Core Viewpoint - The incidence of multiple myeloma in China is increasing, with approximately 35,000 to 40,000 new cases diagnosed annually, primarily affecting the elderly population. Early detection and standardized treatment can lead to "functional cure" for many patients [4][7]. Group 1: Disease Overview - Multiple myeloma is a malignant blood disorder predominantly found in older adults, with a rising incidence due to aging and increased routine health check-ups [4]. - The disease progresses through three stages: Monoclonal Gammopathy of Undetermined Significance (MGUS), Smoldering Myeloma, and Active Myeloma, with symptoms often being non-specific and leading to misdiagnosis [5][6]. Group 2: Diagnosis and Early Detection - Approximately 60% to 70% of patients in large hospitals are misdiagnosed or undiagnosed at their first visit, highlighting the importance of early and accurate diagnosis [6]. - Regular health check-ups are crucial for early detection, especially for high-risk groups such as the elderly, those with a family history, obesity, or exposure to toxic substances [6][9]. Group 3: Treatment Advances - The median survival for multiple myeloma patients has improved from 2-3 years to 8-10 years due to advancements in treatment and the introduction of new drugs [7]. - Bispecific antibodies have shown an overall efficacy rate of 60% to 70%, providing new treatment options for relapsed/refractory patients [8]. Group 4: Multidisciplinary Collaboration - The management of multiple myeloma is evolving towards a long-term chronic disease model, necessitating multidisciplinary collaboration to address the complex health needs of patients [9]. - Comprehensive treatment plans require cooperation between various specialties, such as hematology, nephrology, and orthopedics, to ensure individualized care [9].

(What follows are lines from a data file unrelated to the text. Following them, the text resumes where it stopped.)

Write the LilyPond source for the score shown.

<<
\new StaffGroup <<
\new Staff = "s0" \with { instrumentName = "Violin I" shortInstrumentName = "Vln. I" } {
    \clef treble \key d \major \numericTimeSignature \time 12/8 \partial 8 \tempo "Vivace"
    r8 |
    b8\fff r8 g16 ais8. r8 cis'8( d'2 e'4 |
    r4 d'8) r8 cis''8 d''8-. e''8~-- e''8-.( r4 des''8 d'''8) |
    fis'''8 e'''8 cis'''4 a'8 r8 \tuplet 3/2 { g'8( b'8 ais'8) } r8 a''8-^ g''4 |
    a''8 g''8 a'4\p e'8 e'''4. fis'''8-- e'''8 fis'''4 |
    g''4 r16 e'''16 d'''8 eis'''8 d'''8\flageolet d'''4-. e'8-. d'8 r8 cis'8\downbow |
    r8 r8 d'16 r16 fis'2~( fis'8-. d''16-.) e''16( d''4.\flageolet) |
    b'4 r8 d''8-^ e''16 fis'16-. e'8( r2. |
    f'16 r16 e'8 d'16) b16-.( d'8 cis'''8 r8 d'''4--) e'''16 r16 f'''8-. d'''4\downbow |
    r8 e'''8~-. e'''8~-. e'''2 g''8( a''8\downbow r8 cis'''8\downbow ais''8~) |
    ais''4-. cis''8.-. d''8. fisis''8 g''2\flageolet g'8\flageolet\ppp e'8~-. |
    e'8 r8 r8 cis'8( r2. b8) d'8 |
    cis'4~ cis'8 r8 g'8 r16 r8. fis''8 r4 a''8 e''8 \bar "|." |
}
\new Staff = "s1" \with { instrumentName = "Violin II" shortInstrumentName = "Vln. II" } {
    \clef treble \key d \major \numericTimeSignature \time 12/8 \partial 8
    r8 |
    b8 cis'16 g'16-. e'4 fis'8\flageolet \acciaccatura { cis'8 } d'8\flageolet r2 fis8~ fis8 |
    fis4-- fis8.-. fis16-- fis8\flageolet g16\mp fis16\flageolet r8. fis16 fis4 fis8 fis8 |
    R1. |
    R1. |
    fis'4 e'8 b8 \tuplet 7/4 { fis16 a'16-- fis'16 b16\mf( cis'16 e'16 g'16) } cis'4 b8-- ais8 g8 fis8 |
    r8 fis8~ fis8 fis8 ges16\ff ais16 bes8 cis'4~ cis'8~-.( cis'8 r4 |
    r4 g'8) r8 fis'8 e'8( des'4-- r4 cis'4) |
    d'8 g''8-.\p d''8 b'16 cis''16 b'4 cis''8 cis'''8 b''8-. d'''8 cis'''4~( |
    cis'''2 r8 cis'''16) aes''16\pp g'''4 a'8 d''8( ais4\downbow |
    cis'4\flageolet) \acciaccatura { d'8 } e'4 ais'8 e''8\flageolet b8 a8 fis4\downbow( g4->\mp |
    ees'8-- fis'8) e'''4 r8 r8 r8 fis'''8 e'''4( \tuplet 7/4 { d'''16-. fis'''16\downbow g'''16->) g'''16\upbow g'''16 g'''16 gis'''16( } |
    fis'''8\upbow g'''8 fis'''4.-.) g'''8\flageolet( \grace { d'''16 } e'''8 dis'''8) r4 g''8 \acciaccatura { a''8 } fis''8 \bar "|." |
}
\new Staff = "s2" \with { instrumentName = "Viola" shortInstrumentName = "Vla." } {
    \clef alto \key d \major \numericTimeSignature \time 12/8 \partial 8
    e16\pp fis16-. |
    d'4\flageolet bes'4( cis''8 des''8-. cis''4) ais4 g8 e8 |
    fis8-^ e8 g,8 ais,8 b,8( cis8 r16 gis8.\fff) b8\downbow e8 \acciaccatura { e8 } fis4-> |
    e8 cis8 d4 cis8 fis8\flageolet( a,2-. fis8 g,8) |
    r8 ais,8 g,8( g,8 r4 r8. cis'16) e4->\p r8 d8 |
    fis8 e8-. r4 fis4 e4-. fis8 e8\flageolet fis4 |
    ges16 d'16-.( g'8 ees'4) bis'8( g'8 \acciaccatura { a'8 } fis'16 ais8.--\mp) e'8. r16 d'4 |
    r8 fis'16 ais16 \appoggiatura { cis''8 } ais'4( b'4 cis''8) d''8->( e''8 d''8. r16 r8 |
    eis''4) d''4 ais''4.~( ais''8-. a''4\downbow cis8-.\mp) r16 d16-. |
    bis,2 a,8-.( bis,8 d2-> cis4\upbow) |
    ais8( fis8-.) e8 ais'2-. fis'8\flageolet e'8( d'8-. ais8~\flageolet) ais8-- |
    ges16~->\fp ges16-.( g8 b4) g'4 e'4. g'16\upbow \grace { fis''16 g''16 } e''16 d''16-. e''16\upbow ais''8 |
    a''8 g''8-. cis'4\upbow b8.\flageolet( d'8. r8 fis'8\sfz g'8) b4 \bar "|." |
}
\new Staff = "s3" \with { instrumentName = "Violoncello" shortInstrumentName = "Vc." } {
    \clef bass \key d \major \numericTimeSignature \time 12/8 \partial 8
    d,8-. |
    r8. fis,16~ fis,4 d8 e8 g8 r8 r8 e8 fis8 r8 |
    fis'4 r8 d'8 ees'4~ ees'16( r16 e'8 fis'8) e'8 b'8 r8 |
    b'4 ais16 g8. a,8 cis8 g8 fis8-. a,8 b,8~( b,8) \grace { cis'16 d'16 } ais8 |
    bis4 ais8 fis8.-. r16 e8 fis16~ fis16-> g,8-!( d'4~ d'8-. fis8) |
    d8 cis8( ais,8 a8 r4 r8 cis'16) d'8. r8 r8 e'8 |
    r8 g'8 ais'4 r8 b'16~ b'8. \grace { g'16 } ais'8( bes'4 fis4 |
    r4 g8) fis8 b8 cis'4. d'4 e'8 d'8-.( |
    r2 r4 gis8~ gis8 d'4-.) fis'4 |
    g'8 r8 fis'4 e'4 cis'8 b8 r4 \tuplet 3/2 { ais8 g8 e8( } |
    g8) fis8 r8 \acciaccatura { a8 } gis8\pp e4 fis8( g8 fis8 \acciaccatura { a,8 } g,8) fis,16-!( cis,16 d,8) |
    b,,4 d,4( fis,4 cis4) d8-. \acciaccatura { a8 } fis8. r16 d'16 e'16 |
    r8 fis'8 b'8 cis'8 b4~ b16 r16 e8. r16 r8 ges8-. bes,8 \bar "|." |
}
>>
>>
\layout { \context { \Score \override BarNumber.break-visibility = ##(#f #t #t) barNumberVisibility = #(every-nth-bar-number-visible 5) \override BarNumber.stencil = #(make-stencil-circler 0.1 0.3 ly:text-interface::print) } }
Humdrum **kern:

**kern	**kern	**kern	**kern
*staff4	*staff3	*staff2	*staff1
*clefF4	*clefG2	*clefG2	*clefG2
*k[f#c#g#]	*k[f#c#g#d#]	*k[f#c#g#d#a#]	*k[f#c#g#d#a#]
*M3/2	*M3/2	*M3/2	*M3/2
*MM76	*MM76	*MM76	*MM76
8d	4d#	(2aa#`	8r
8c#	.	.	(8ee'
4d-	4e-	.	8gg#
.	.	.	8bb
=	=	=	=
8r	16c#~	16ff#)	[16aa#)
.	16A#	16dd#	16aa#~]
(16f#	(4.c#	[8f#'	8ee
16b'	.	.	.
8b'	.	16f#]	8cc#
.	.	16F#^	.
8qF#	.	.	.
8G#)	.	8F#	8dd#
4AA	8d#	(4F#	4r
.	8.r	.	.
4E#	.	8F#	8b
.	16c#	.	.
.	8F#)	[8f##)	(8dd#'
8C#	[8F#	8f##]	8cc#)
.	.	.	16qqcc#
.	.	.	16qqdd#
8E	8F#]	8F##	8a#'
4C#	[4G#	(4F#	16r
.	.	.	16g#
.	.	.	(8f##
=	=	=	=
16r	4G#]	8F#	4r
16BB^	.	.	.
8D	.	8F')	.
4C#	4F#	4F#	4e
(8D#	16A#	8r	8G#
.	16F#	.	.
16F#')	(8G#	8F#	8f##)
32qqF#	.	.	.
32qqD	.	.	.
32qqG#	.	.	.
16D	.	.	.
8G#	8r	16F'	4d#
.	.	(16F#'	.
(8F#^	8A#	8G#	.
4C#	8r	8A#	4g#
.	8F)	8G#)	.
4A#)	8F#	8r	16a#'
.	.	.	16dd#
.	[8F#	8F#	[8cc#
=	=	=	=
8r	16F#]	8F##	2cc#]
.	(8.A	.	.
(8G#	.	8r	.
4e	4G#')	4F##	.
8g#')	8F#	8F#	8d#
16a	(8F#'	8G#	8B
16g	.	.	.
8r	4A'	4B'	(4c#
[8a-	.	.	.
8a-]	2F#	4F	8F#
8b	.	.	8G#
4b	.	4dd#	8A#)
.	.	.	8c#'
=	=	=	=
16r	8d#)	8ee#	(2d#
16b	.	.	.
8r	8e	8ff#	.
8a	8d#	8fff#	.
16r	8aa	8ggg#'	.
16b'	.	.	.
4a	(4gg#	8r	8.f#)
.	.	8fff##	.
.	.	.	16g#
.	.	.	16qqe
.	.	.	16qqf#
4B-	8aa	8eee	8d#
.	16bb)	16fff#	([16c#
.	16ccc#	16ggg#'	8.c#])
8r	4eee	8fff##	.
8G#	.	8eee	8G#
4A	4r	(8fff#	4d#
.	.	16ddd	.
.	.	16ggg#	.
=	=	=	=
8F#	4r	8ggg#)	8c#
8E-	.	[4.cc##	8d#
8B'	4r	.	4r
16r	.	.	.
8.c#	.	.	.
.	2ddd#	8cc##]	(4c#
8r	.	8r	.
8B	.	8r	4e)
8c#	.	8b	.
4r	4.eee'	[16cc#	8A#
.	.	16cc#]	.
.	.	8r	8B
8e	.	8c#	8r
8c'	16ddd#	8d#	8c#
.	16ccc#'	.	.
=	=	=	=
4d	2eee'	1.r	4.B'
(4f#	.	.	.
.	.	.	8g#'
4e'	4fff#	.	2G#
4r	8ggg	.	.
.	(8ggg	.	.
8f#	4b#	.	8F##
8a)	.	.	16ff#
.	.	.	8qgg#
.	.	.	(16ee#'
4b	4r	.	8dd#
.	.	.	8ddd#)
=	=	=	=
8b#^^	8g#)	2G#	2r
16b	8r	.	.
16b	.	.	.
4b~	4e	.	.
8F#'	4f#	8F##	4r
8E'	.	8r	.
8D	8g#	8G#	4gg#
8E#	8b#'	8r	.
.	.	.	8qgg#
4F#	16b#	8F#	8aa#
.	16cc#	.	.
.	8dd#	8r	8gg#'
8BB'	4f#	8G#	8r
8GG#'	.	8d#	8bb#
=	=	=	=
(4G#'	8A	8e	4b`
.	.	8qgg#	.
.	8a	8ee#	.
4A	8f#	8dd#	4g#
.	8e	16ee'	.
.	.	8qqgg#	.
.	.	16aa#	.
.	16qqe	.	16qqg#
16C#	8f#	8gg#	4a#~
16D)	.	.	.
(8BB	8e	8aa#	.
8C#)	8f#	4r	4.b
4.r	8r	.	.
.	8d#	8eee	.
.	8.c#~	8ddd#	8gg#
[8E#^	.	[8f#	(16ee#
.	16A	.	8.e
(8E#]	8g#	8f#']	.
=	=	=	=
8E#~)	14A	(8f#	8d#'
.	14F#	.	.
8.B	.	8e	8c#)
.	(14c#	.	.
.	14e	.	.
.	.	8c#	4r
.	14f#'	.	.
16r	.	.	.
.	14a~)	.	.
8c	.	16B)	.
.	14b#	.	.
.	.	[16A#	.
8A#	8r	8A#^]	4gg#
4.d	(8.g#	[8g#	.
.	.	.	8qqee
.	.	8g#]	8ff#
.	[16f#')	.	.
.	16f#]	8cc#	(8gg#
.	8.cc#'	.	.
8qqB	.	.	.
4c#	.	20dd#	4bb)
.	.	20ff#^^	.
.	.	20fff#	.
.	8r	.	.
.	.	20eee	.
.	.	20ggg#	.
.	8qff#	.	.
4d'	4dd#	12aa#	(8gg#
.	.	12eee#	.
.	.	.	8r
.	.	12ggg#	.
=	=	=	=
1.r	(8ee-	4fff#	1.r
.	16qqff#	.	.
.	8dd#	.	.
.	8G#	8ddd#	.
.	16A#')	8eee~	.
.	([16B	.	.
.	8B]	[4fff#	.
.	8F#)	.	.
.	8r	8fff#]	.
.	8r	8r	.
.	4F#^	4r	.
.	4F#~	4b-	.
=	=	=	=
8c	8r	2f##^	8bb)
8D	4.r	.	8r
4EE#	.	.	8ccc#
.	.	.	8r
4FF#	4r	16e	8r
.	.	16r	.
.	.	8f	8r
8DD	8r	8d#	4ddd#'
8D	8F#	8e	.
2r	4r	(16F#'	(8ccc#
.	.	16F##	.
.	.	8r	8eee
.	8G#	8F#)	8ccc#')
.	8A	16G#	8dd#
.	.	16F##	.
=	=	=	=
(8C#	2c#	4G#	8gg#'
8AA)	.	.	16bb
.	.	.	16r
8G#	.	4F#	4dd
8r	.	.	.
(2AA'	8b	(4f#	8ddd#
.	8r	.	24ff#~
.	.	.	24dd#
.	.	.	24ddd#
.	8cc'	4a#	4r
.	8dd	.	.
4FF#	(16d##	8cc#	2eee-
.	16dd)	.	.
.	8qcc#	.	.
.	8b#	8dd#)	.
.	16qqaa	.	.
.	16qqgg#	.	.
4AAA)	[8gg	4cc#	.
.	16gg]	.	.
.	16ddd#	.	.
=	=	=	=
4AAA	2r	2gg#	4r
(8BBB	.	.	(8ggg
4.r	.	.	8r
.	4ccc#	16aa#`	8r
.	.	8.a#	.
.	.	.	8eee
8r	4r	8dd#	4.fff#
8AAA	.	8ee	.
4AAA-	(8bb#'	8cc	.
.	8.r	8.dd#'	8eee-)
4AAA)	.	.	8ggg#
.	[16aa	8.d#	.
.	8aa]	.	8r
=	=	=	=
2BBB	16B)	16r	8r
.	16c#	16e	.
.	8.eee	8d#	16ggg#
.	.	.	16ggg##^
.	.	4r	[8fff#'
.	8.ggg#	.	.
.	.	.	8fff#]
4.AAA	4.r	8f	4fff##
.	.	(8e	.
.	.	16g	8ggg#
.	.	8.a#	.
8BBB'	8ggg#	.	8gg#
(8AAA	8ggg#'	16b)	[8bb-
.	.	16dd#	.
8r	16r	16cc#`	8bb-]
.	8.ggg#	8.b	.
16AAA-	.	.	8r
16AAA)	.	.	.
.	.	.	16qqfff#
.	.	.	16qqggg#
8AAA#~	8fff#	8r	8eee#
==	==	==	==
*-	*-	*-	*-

Core Viewpoint - The research identifies the origin cells of multiple myeloma (MM) and develops a CAR-T cell therapy targeting FCRL5, demonstrating good safety and efficacy in treating relapsed or refractory multiple myeloma (RRMM) patients [3][9]. Group 1: Research Findings - The study utilized single-cell sequencing and genetic tracing analysis to investigate each developmental stage from hematopoietic stem cells to lymphoid lineage, identifying abnormal differentiation stages in multiple myeloma patients [5]. - The research team discovered that the long arm amplification of chromosome 1 (1q Amp) originates from a specific B cell subset, while the short arm deletion of chromosome 17 (17p Del) occurs at the plasma cell stage [6]. - 1q Amp is present in the CD24- FCRL5+ B cell subset, enhancing B cell proliferation and promoting plasma cell differentiation, which initiates the transformation of B cells into malignant plasma cells [6]. Group 2: Implications for Treatment - The findings establish genetic events associated with the initiation and malignant transformation of multiple myeloma in the B cell lineage, laying the groundwork for potential treatment strategies targeting multiple myeloma initiating cells (MIC) and their driver oncogenes in RRMM patients [11].